--- WHAT TO DO ---
Each line below should be set down again unchanged.

--- DATASET RECORDS ---
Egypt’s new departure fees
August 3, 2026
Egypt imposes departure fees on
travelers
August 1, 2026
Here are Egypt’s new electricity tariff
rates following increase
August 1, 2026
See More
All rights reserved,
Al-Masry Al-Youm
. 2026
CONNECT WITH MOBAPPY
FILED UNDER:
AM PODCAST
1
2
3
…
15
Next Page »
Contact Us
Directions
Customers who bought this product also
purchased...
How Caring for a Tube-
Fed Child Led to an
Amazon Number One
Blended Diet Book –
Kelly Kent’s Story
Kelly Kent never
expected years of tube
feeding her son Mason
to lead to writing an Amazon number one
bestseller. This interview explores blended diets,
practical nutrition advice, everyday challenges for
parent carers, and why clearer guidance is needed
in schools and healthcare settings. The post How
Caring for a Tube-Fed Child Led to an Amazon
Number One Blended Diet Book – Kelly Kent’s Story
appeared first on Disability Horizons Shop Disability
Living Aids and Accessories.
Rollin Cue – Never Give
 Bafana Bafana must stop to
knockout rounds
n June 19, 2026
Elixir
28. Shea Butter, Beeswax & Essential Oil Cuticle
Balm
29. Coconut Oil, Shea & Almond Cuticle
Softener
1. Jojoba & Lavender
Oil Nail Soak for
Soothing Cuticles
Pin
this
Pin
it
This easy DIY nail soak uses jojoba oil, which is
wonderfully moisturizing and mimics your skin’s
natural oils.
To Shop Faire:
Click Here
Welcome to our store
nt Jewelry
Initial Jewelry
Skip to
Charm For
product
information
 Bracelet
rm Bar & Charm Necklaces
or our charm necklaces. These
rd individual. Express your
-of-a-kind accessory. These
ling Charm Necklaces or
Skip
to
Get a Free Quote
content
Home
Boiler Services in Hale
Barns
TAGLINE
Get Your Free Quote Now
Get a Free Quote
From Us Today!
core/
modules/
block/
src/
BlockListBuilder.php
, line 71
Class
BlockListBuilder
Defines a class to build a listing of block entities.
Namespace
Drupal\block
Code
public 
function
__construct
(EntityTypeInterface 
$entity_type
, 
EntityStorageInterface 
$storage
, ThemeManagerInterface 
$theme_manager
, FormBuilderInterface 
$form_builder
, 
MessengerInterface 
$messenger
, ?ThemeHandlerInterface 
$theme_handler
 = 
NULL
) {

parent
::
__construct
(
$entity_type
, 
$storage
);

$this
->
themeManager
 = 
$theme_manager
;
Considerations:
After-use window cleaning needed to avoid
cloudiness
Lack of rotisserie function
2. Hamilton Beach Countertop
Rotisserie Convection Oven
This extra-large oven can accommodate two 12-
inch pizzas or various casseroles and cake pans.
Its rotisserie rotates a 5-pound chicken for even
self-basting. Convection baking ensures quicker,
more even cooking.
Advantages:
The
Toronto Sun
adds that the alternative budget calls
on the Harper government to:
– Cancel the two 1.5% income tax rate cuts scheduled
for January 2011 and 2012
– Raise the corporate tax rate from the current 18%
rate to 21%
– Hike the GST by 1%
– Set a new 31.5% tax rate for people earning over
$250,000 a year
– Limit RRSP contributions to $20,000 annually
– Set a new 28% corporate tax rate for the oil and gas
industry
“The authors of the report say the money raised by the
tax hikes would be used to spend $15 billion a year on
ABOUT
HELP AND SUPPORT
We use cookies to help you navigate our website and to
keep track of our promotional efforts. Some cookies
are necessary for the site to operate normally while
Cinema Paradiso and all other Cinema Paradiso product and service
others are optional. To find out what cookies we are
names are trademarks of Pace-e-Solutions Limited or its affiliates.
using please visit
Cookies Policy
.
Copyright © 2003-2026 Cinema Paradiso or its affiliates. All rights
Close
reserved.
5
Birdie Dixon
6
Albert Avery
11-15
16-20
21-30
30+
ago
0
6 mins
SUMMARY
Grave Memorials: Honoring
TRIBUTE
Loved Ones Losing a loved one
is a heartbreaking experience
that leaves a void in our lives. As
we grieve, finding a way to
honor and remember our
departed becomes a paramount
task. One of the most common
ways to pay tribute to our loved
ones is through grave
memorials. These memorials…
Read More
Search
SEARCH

--- EXERCISE SOLUTION ---
Egypt’s new departure fees
August 3, 2026
Egypt imposes departure fees on
travelers
August 1, 2026
Here are Egypt’s new electricity tariff
rates following increase
August 1, 2026
See More
All rights reserved,
Al-Masry Al-Youm
. 2026
CONNECT WITH MOBAPPY
FILED UNDER:
AM PODCAST
1
2
3
…
15
Next Page »
Contact Us
Directions
Customers who bought this product also
purchased...
How Caring for a Tube-
Fed Child Led to an
Amazon Number One
Blended Diet Book –
Kelly Kent’s Story
Kelly Kent never
expected years of tube
feeding her son Mason
to lead to writing an Amazon number one
bestseller. This interview explores blended diets,
practical nutrition advice, everyday challenges for
parent carers, and why clearer guidance is needed
in schools and healthcare settings. The post How
Caring for a Tube-Fed Child Led to an Amazon
Number One Blended Diet Book – Kelly Kent’s Story
appeared first on Disability Horizons Shop Disability
Living Aids and Accessories.
Rollin Cue – Never Give
 Bafana Bafana must stop to
knockout rounds
n June 19, 2026
Elixir
28. Shea Butter, Beeswax & Essential Oil Cuticle
Balm
29. Coconut Oil, Shea & Almond Cuticle
Softener
1. Jojoba & Lavender
Oil Nail Soak for
Soothing Cuticles
Pin
this
Pin
it
This easy DIY nail soak uses jojoba oil, which is
wonderfully moisturizing and mimics your skin’s
natural oils.
To Shop Faire:
Click Here
Welcome to our store
nt Jewelry
Initial Jewelry
Skip to
Charm For
product
information
 Bracelet
rm Bar & Charm Necklaces
or our charm necklaces. These
rd individual. Express your
-of-a-kind accessory. These
ling Charm Necklaces or
Skip
to
Get a Free Quote
content
Home
Boiler Services in Hale
Barns
TAGLINE
Get Your Free Quote Now
Get a Free Quote
From Us Today!
core/
modules/
block/
src/
BlockListBuilder.php
, line 71
Class
BlockListBuilder
Defines a class to build a listing of block entities.
Namespace
Drupal\block
Code
public 
function
__construct
(EntityTypeInterface 
$entity_type
, 
EntityStorageInterface 
$storage
, ThemeManagerInterface 
$theme_manager
, FormBuilderInterface 
$form_builder
, 
MessengerInterface 
$messenger
, ?ThemeHandlerInterface 
$theme_handler
 = 
NULL
) {

parent
::
__construct
(
$entity_type
, 
$storage
);

$this
->
themeManager
 = 
$theme_manager
;
Considerations:
After-use window cleaning needed to avoid
cloudiness
Lack of rotisserie function
2. Hamilton Beach Countertop
Rotisserie Convection Oven
This extra-large oven can accommodate two 12-
inch pizzas or various casseroles and cake pans.
Its rotisserie rotates a 5-pound chicken for even
self-basting. Convection baking ensures quicker,
more even cooking.
Advantages:
The
Toronto Sun
adds that the alternative budget calls
on the Harper government to:
– Cancel the two 1.5% income tax rate cuts scheduled
for January 2011 and 2012
– Raise the corporate tax rate from the current 18%
rate to 21%
– Hike the GST by 1%
– Set a new 31.5% tax rate for people earning over
$250,000 a year
– Limit RRSP contributions to $20,000 annually
– Set a new 28% corporate tax rate for the oil and gas
industry
“The authors of the report say the money raised by the
tax hikes would be used to spend $15 billion a year on
ABOUT
HELP AND SUPPORT
We use cookies to help you navigate our website and to
keep track of our promotional efforts. Some cookies
are necessary for the site to operate normally while
Cinema Paradiso and all other Cinema Paradiso product and service
others are optional. To find out what cookies we are
names are trademarks of Pace-e-Solutions Limited or its affiliates.
using please visit
Cookies Policy
.
Copyright © 2003-2026 Cinema Paradiso or its affiliates. All rights
Close
reserved.
5
Birdie Dixon
6
Albert Avery
11-15
16-20
21-30
30+
ago
0
6 mins
SUMMARY
Grave Memorials: Honoring
TRIBUTE
Loved Ones Losing a loved one
is a heartbreaking experience
that leaves a void in our lives. As
we grieve, finding a way to
honor and remember our
departed becomes a paramount
task. One of the most common
ways to pay tribute to our loved
ones is through grave
memorials. These memorials…
Read More
Search
SEARCH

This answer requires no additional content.